By Chunlin Leonhard
The Act 467 Working Group has recently proposed to revamp New Orleans public school funding formulas intending to increase funding for children with special needs. While this is a laudable goal, the proposed new formula takes desperately needed funds away from schools serving children from middle class families of all races. The proposed funding formula threatens to undo recent progress in making high quality public schools a realistic and viable option for middle class parents of all races. Taking desperately needed funds away from schools such as Audubon Charter School, Warren Easton, Ben Franklin, Edward Hynes, Lusher, McMain, and McDonogh #35 Academy, will only serve to weaken public school education overall by forcing middle class parents out of the New Orleans public school system.
When my husband and I relocated to New Orleans six years ago with two school-age children, we lived through the difficulties faced by parents when deciding which schools to send our children. My husband and I both believe strongly in public-school education for our children.
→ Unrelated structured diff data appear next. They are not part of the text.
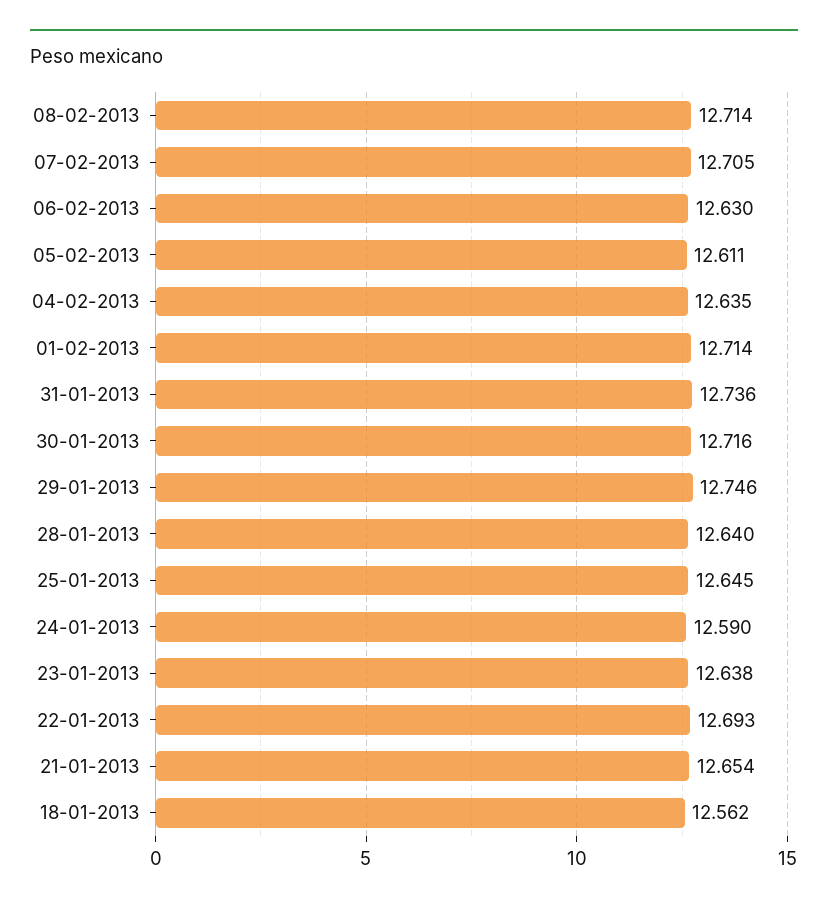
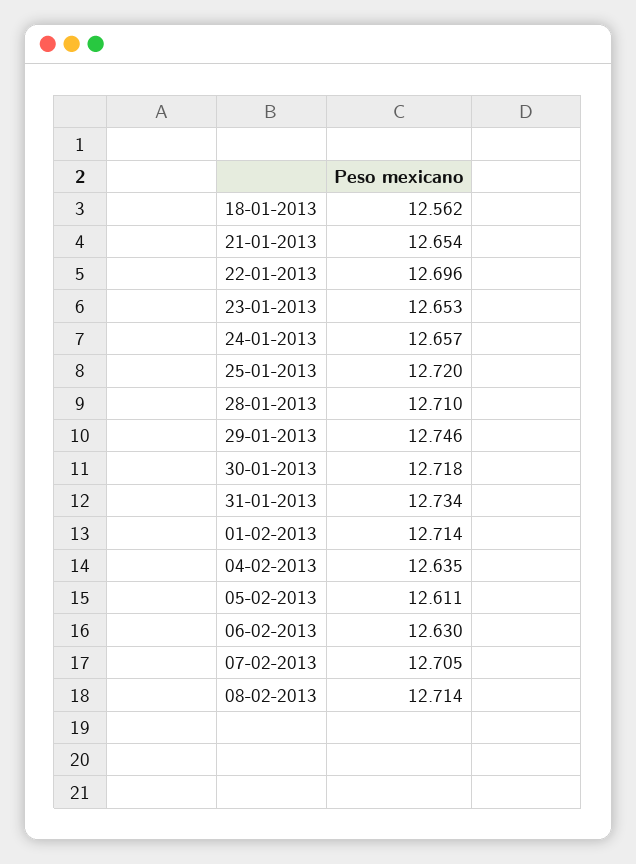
31-01-2013: 12.736 -> 12.734
30-01-2013: 12.716 -> 12.718
28-01-2013: 12.64 -> 12.71
25-01-2013: 12.645 -> 12.72
24-01-2013: 12.59 -> 12.657
23-01-2013: 12.638 -> 12.653
22-01-2013: 12.693 -> 12.696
We are grateful to have a viable public school option here in New Orleans. (I began serving on the Lusher School Board in August 2013, but I am expressing my own personal opinion here.)
There is no doubt that we have to do a better job educating the most needy children, but not at the expense of middle class families and a sustainable public school system. The middle class families’ support of a public school education for their children is critically necessary to a functioning and sustainable public school system in New Orleans. Over the years, I have observed a gradually increasing interest in New Orleans families to send their children to the public schools. Policymakers should try to adopt funding policies which would foster instead of stifling the interest.
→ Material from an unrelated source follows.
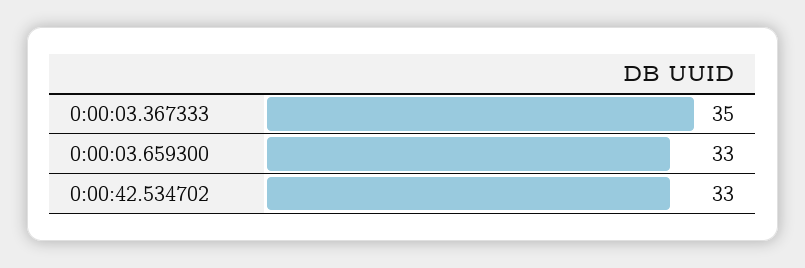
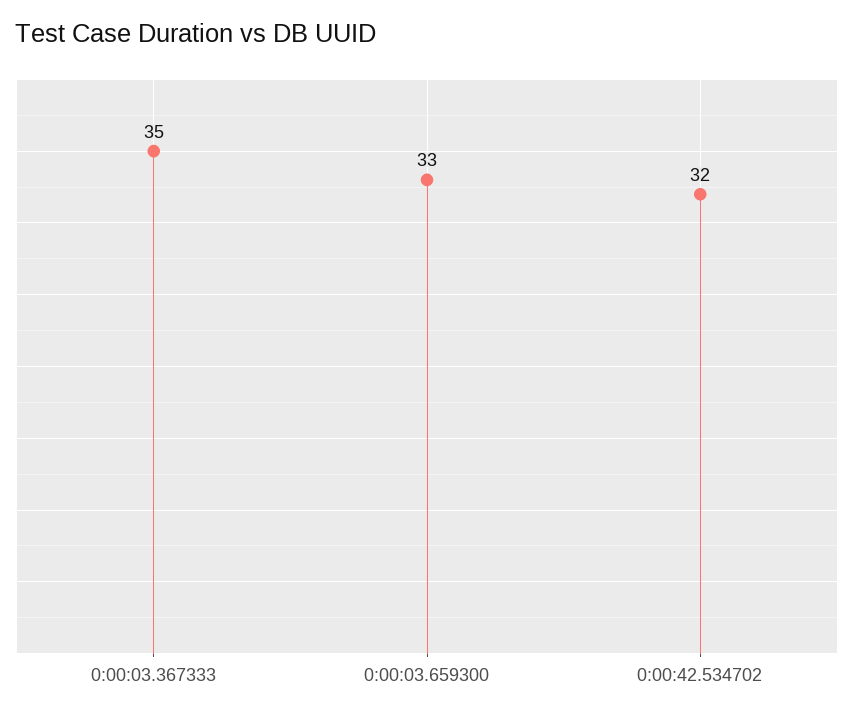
0:00:42.534702: 33 -> 32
Strong middle class support of our public schools will result in a better public school system to the benefit of ALL children in the long run. The Act 467 Working Group’s cynical and short sighted proposal unfortunately pits families with special-needs kids against middle-class families instead of focusing on building a quality public school system that meets the needs of ALL who desire a public education.
Chunlin Leonhard is an associate professor at Loyola University New Orleans College of Law and a member of the Lusher Charter School board.